ReverendIrreverence@lemmy.world 1 year ago
I don’t need 50 years but 50 days (before recharging) would be cool
WallEx@feddit.de 1 year ago
Fallout universe timeline, here we come!
mumblerfish@lemmy.world 1 year ago
100 microwatts? What does a phone use, like 1W? So they are 4 orders of magnitude off? So phones need to become 10,000 times more efficient or the battery that much bigger?
JohnnyCanuck@lemmy.ca 1 year ago
Betavolt is planning to boost its tech to produce a 1-watt battery by 2025. And while it still has some way to go, the company seems confident stating development is way ahead of European and American scientific research institutions and enterprises.
RemindMe! 1 year repeat
Gladaed@feddit.de 1 year ago
This is physically implausible. Also self proclaimed advances without 3rd party proof are less than worthless.
exscape@kbin.social 1 year ago
This again? It's utter bullcrap I'm afraid.
0x4E4F@sh.itjust.works 1 year ago
Others pointed this out as well. It seems it is a scam, but it might become a viable solution in the not so distant future (10 years or so from now).

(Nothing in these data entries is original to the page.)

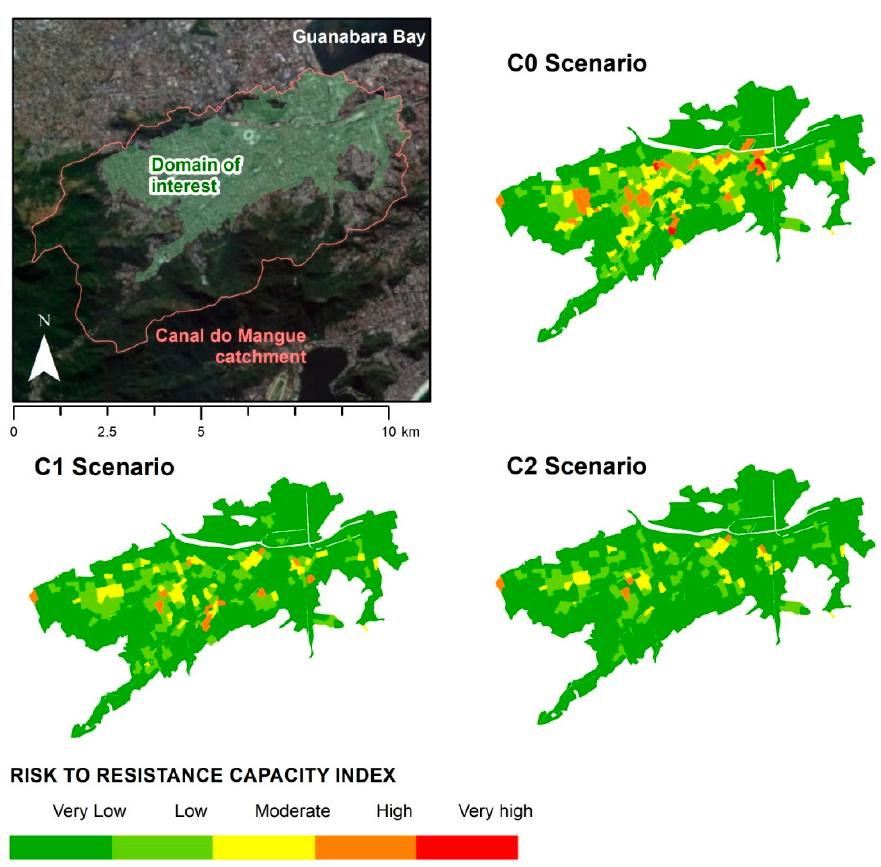
Figure 12. Risk to Resistance Capacity Index (RCI) considering a sequence of events over a 50-year horizon: (C0) without interventions, (C1) concentrated measures and (C2) distributed interventions.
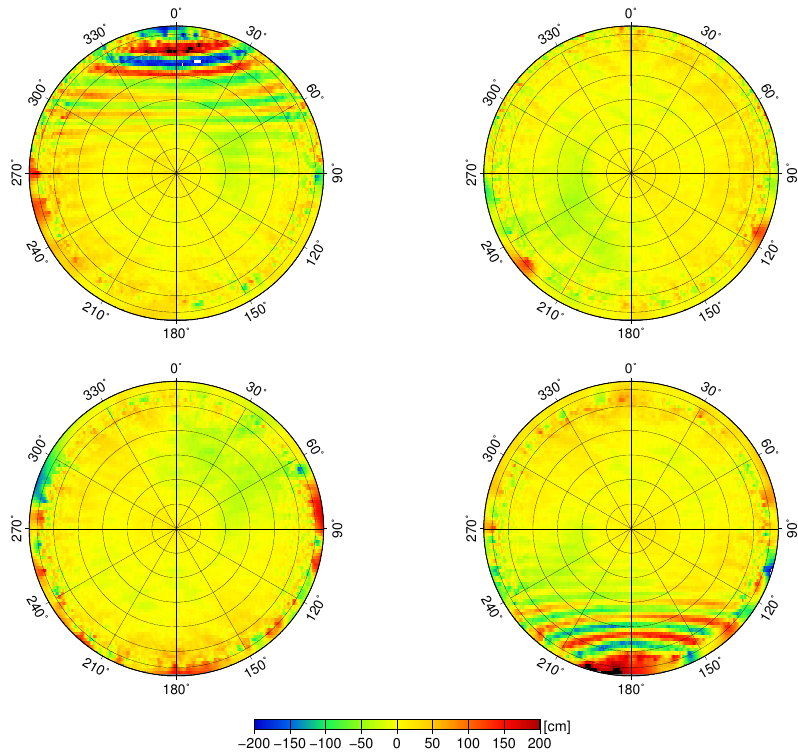
Figure 1. Code residual variation maps of GRACE-A ( top ) and GRACE-B ( bottom ) for June 2014 ( left ) and August 2014 ( right ). Radio occultation measurements on GRACE-A were activated in June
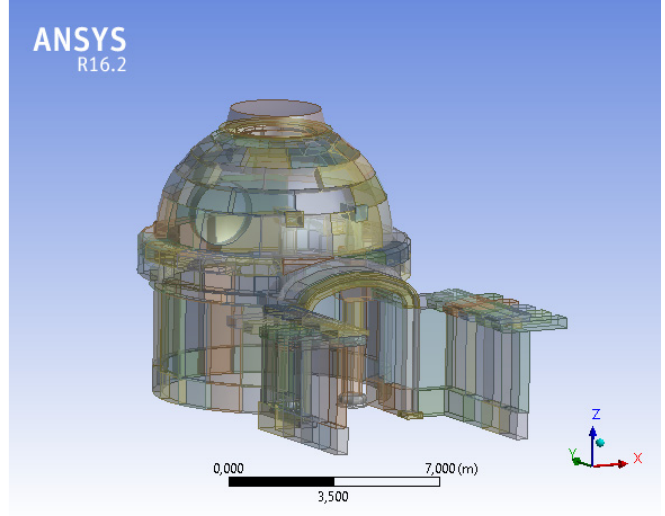
Figure 24. Process of importing the model to ANSYS.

account_93@lemm.ee 1 year ago
Perfect, my phone will outlast me
the_seven_sins@feddit.de 1 year ago
Depending on how radioactive the battery in your pocket is, that’s not hard.
Gork@lemm.ee 1 year ago
50 Ci? That’s a helluva lot of activity.
cmnybo@discuss.tchncs.de 1 year ago
And that’s for a battery that only produces 100 microwatts. A battery that produces 10000 times more power will be a lot spicier.
nicetriangle@kbin.social 1 year ago
These tech articles on some new advancement are basically the same phenomenon of bullshit as articles ending in a question mark. The answer is always "nah"
Pons_Aelius@kbin.social 1 year ago
That could is doing a lot of heavy lifting in that headline.
Also, we can barely get OEMs to support phones for 5 years now...
0x4E4F@sh.itjust.works 1 year ago
I’d say, 10 years is more than enough, the device is practically unusable after that, even if it’s still working.
Pons_Aelius@kbin.social 1 year ago
Not if you can change the battery...
I am having to retire my 7 year old S5, which still works perfectly, because 3G networks are being switched off in a couple of months.
elshandra@lemmy.world 1 year ago
If this was an economically scalable proven thing today, phones wouldn’t be sold with batteries in 5 years.
0x4E4F@sh.itjust.works 1 year ago
It is doable, but it’s not practical. Technology moves so fast nowadays, a 10 year old i7 is easilly surpassed by a modern day i3.
Don’t get me wrong, I use old tech all the time, but it’s becoming increasingly impractical to do so.
Noerttipertti@sopuli.xyz 1 year ago
Not all phones are smartphones. Theres still plenty of use cases for call/sms only phones.
0x4E4F@sh.itjust.works 1 year ago
Amd they don’t support anything higher than 3G, which will go in history in a few years… and then the only thing you can use them for is a paper weight.